_Exercise details_
Transcribe everything in the listing below exactly, except the pictures.

_Recorded information_
------------------------------------------------
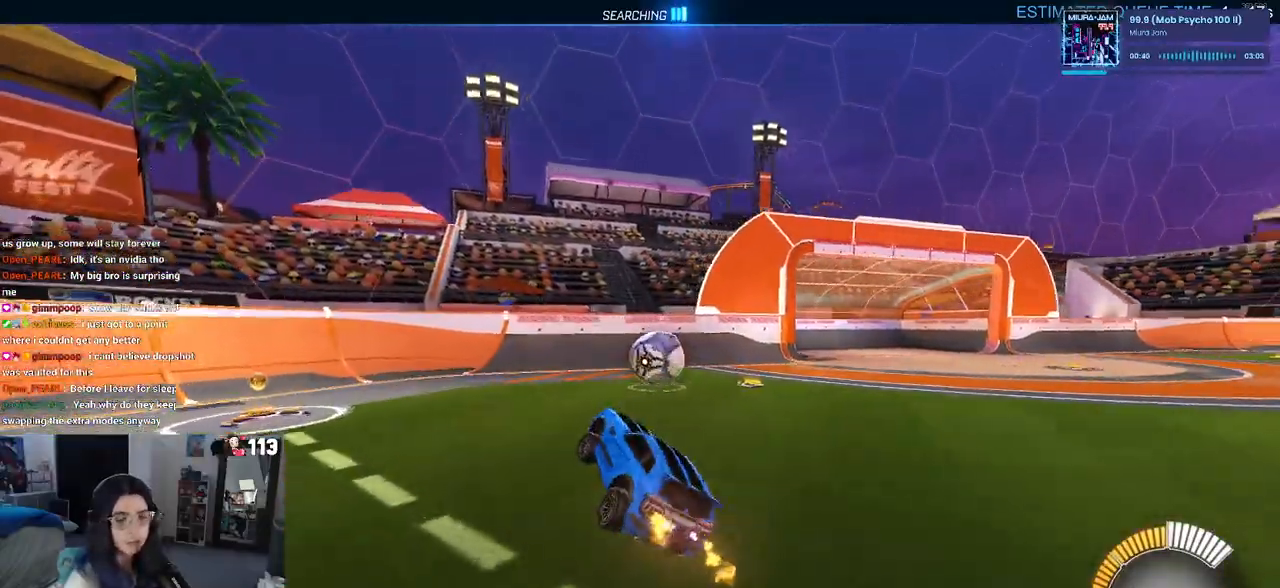
{"buttons": [], "left_stick": "right", "right_stick": "center", "events": [[383, "left_stick", "right"]]}
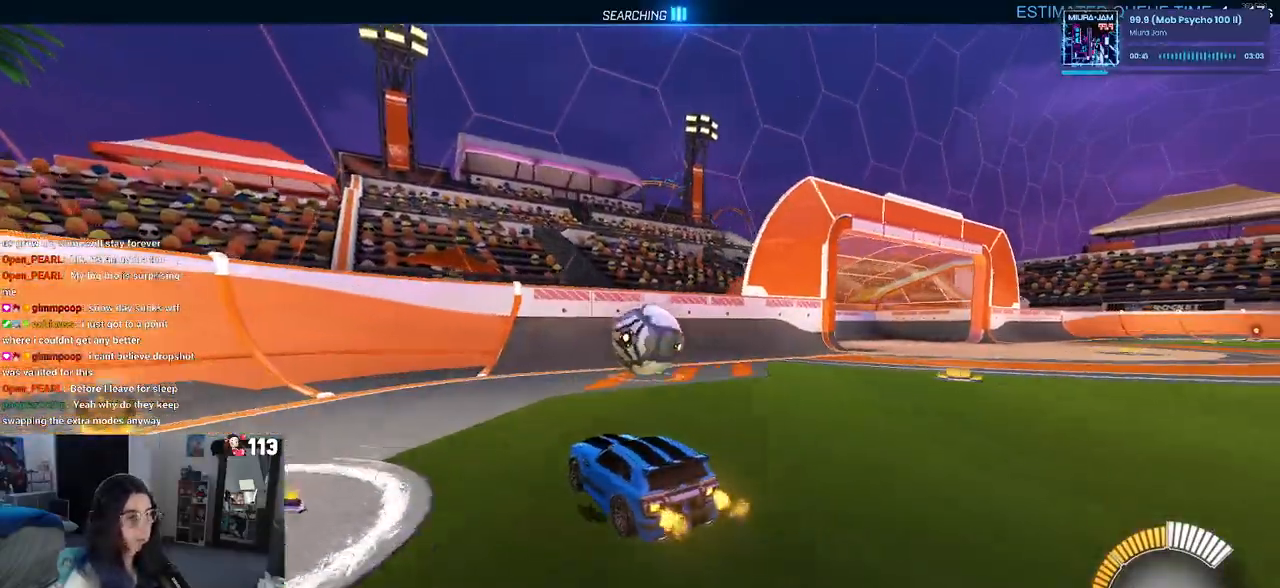
{"buttons": [], "left_stick": "center", "right_stick": "center", "events": [[50, "left_stick", "center"]]}
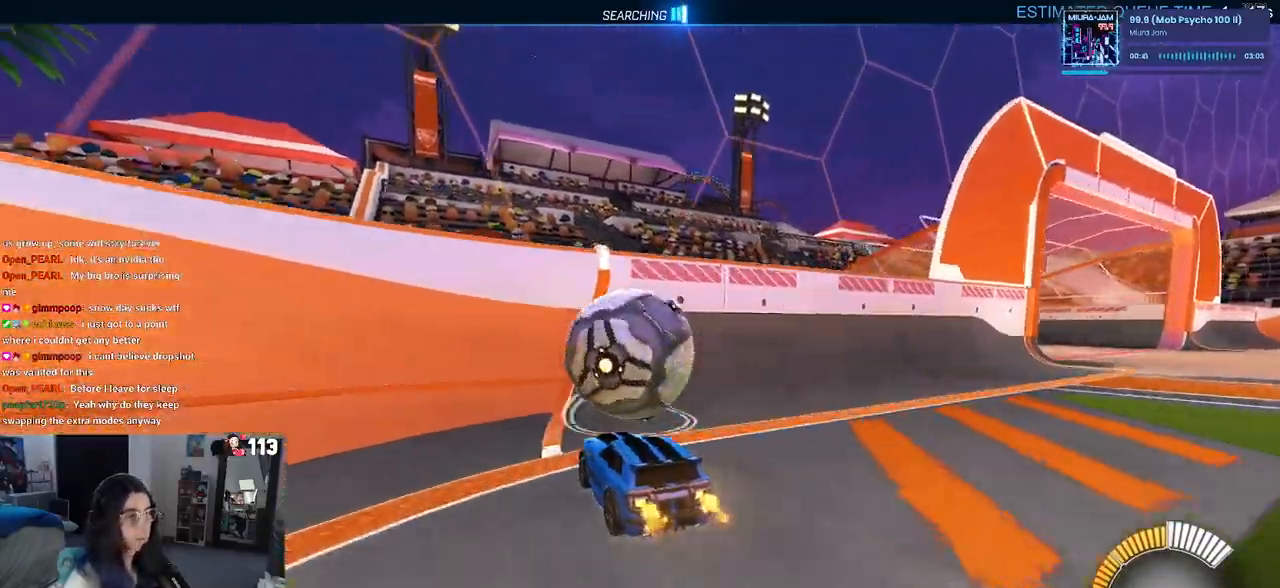
{"buttons": [], "left_stick": "center", "right_stick": "center", "events": []}
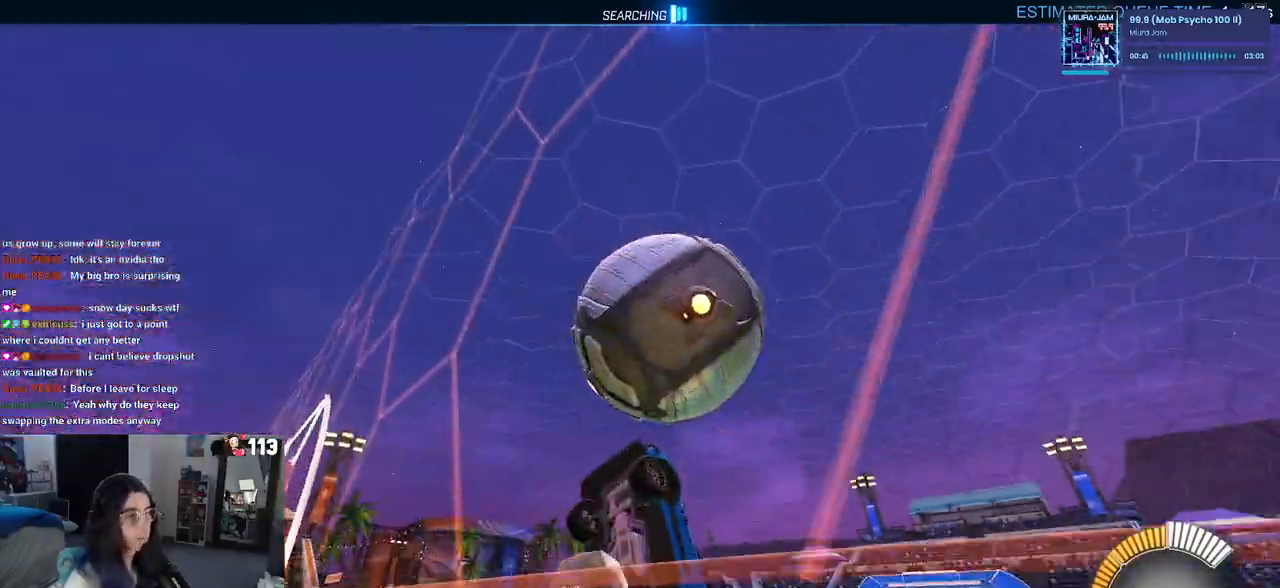
{"buttons": [], "left_stick": "center", "right_stick": "center", "events": [[300, "left_stick", "left"], [383, "left_stick", "center"]]}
------------------------------------------------
_Solution to the problem_
{"buttons": [], "left_stick": "right", "right_stick": "center", "events": [[383, "left_stick", "right"]]}
{"buttons": [], "left_stick": "center", "right_stick": "center", "events": [[50, "left_stick", "center"]]}
{"buttons": [], "left_stick": "center", "right_stick": "center", "events": []}
{"buttons": [], "left_stick": "center", "right_stick": "center", "events": [[300, "left_stick", "left"], [383, "left_stick", "center"]]}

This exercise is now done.